In fairness, Wiki didn’t say that when I’d checked it; the edit and debate about it only just kicked off this week (with mention that the HWoF website lists him as alive).
I suppose, though, I maybe shouldn’t mention Jimmy Murphy, who neither IMDB nor Wiki list a date of death for, but who was one of the Bowery Boys and acted in plenty of classics – Blackboard Jungle, Somebody Up There Likes Me, and so on – before racking up pre-'58 TV credits, such that attention shoulda been paid?
not any more.
At least we’ve still got Regis Philbin.
Tommy Rall’s most recent IMDB credit is for this year, the better part of a century after racking up pre-'57 credits on television and in the movies.
Sharyn Moffett and her brother Gregory Moffett apparently qualify: both of 'em acting on the big screen in the '40s with The Judge Steps Out, both of 'em acting on the small screen pre-'57 thanks to Fireside Theatre, and between the two of 'em you’ve got everything from Cary Grant in Mister Blandings Builds His Dream House to George Reeves doing his Adventures of Superman best.
Jason Wingreen, who made his TV debut back in '55 on Armstrong Circle Theatre before getting work on Playhouse 90 in '56, is apparently still alive decades after he went from acting on Twilight Zone to The Outer Limits and thence from Star Trek to being the voice of Boba Fett in The Empire Strikes Back, which should entitle the guy to some insaaaaaaaaaane level of sci-fi geek cred.
This is a joke, right? After all your other posts and you give someone whose first IMDb listing is from 1962?
The previously mentioned James Drury will be signing autographs next weekend at the Oregon State Fair.
Wiki and other sources assure me he’s in the pre-'58 camp.
If we’re going to insist on IMDB for Rat Pack hanger-ons, how about Nancy Sinatra, who of course appeared on The Frank Sinatra Show time and again and again as a teen, starting with her singing debut in '57 not long before she spent the early '60s acting on shows like Burke’s Law and The Virginian.
I’m not seeing that in Regis Philbin’s Wikipedia entry. The closest I see is: “In his earliest show business work, Philbin was a page at The Tonight Show in the 1950s. Later, he wrote for Los Angeles talk show host Tom Duggan, and nervously filled in one night when the hard-drinking Duggan didn’t show up. He also was an announcer on The Tonight Show in 1962. In 1957, Regis left his job as assistant news editor to Baxter Ward at KCOP, Los Angeles to make his fortune in New York. His replacement at KCOP was George Van Valkenburg.”

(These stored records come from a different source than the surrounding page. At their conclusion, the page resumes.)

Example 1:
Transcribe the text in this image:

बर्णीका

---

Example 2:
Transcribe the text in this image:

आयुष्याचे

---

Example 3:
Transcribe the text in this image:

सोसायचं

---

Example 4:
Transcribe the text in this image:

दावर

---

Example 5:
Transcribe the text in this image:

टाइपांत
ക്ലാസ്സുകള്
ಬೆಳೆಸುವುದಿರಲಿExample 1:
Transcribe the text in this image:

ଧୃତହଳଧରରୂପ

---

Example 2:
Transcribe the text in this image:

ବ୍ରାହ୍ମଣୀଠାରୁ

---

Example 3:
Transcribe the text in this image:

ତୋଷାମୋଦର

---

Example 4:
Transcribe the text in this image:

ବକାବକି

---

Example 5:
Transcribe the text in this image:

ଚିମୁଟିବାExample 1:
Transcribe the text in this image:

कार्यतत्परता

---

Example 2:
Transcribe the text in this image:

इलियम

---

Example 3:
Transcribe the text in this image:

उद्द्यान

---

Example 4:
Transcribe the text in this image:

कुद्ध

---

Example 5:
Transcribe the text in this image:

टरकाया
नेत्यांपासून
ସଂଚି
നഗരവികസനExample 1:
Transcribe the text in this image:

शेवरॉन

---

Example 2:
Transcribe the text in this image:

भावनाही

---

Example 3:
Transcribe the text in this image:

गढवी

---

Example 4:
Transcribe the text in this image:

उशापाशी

Assuming the “later” in that passage was pre-1958, that was only one brief appearance on a local show. IMDB mentions nothing in the 1950s. What are these “other sources” of which you speak?
Well, if you’re underwhelmed by the above bit from Wiki – that he was an assistant news editor at KCOP in 1957, during which time he filled in on-air for talk-show host Tom Duggan – then I don’t expect you to be impressed by, say, this, which covers the same ground about his pre-'58 days: “KCOP-TV hired him as a stagehand and then writer, researcher, and producer. After substituting once on-air in sports, Philbin wanted to be on-air permanently and became frustrated with behind-the-scenes work. In 1957 he switched to radio news at San Diego’s KSON, where he developed unremarkable but quirky ‘Philbinesque’ stories.”

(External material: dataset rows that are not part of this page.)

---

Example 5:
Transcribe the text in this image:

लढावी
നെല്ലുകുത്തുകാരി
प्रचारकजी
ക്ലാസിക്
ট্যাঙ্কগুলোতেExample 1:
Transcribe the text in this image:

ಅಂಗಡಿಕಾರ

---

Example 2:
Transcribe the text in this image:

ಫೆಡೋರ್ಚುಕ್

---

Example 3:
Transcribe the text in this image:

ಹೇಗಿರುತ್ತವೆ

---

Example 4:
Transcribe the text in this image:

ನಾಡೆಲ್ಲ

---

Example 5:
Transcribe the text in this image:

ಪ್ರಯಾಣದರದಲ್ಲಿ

The OP asked: “Who else from early TV (say, pre-1958) is still with us?” As far as I can tell, this guy from early TV – pre-1958 – is still with us, sure as technically correct is the best kind of correct; put me under oath and ask me whether he worked both behind the scenes and in front of the camera in pre-1958 TV, and I’d fear perjury charges for answering “no”, which is why I’d answer “yes” with a clear conscience.
As a gesture of goodwill, let’s add a new (and IMDB-friendly) example guiding off your username: maybe Sheila Sim, who did TV movies back in the '40s – if not the alliterative Kamal Khan himself, the incomparable Louis Jourdan, who was a regular on one show, and performed on the aforementioned Your Show Of Shows, and et cetera pre-'58, back when he was also acting on Robert Montgomery Presents and Climax! and The Ford Television Theatre and so on.